[[ RECORDED DATA open ]]
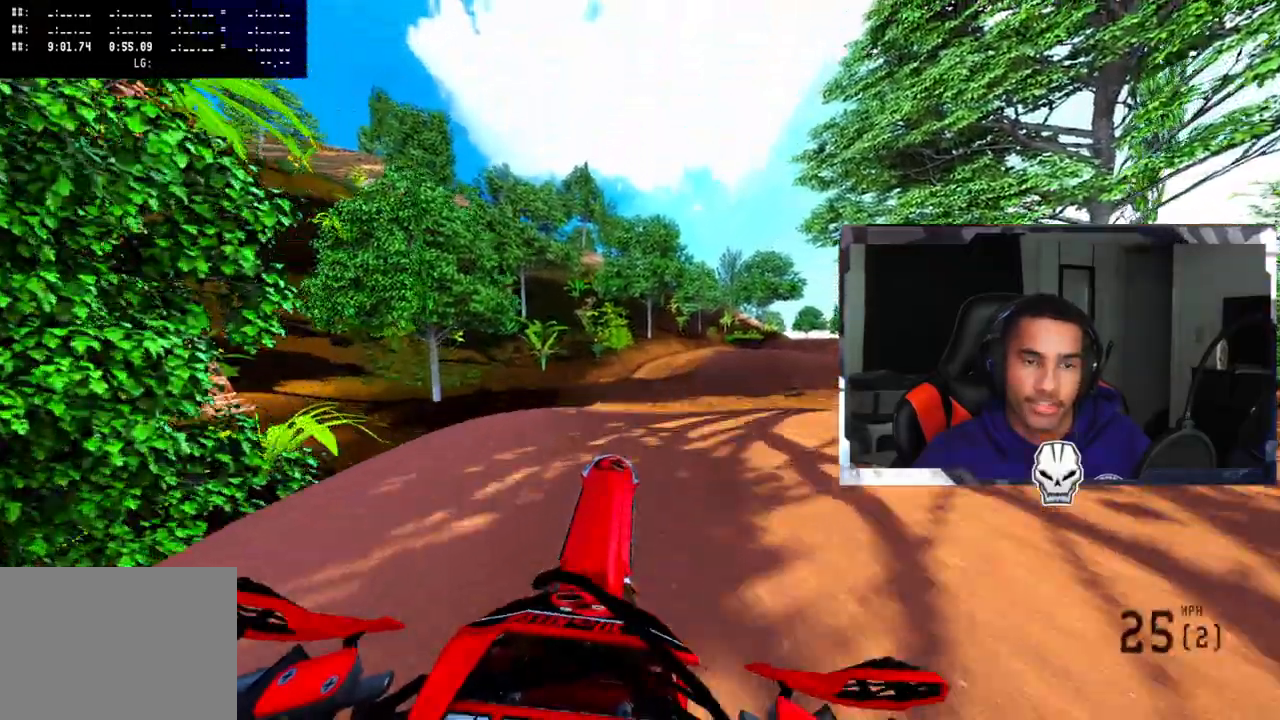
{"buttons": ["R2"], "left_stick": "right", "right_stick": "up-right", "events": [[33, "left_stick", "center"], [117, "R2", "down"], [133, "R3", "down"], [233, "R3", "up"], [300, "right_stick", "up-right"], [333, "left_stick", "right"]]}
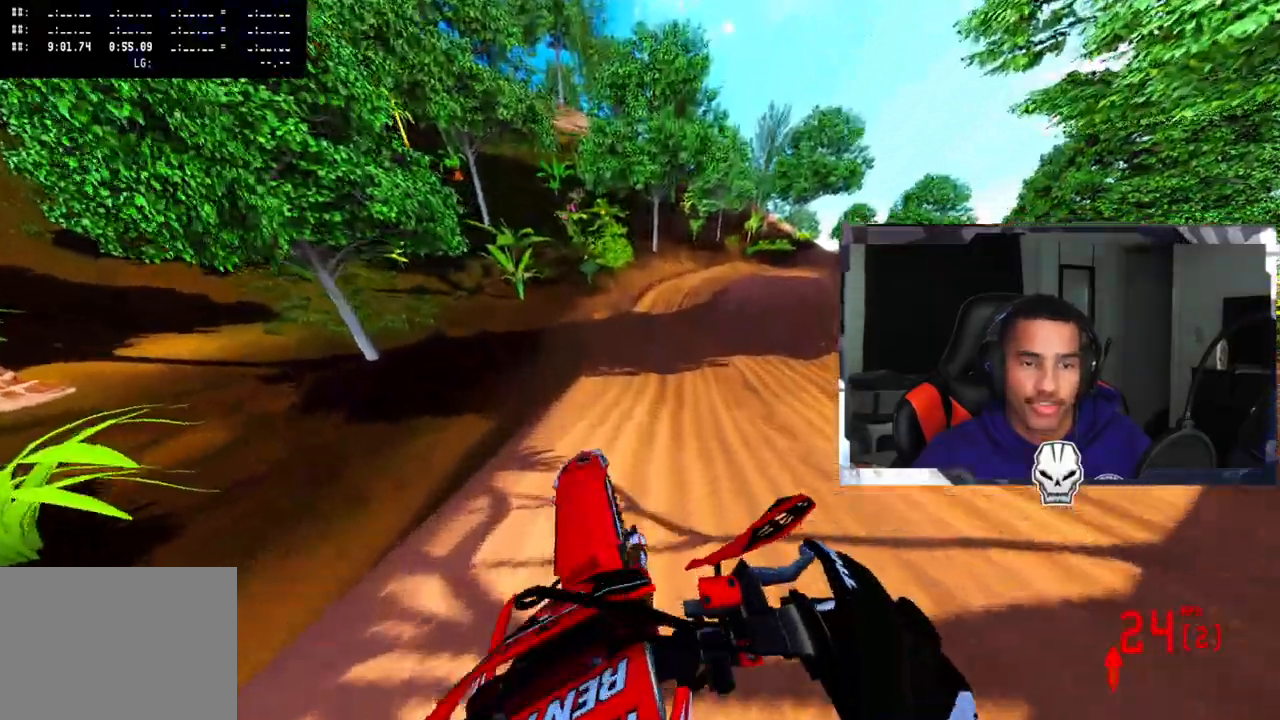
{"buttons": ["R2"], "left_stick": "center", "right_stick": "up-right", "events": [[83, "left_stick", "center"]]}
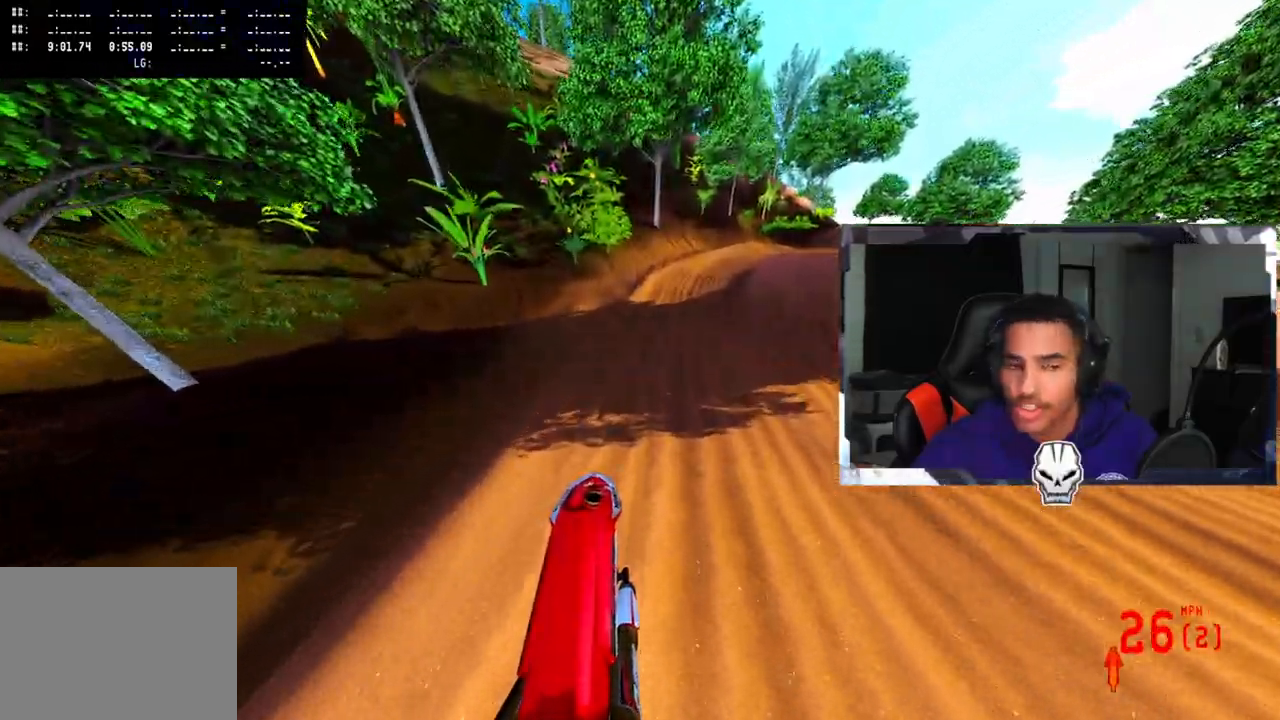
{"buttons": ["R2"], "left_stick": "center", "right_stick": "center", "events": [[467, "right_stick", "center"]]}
[[ RECORDED DATA closed ]]
=== ASSIGNMENT ===
Exactly as written, restate all of the data, leaving out the images.

=== ANSWER BELOW ===
{"buttons": ["R2"], "left_stick": "right", "right_stick": "up-right", "events": [[33, "left_stick", "center"], [117, "R2", "down"], [133, "R3", "down"], [233, "R3", "up"], [300, "right_stick", "up-right"], [333, "left_stick", "right"]]}
{"buttons": ["R2"], "left_stick": "center", "right_stick": "up-right", "events": [[83, "left_stick", "center"]]}
{"buttons": ["R2"], "left_stick": "center", "right_stick": "center", "events": [[467, "right_stick", "center"]]}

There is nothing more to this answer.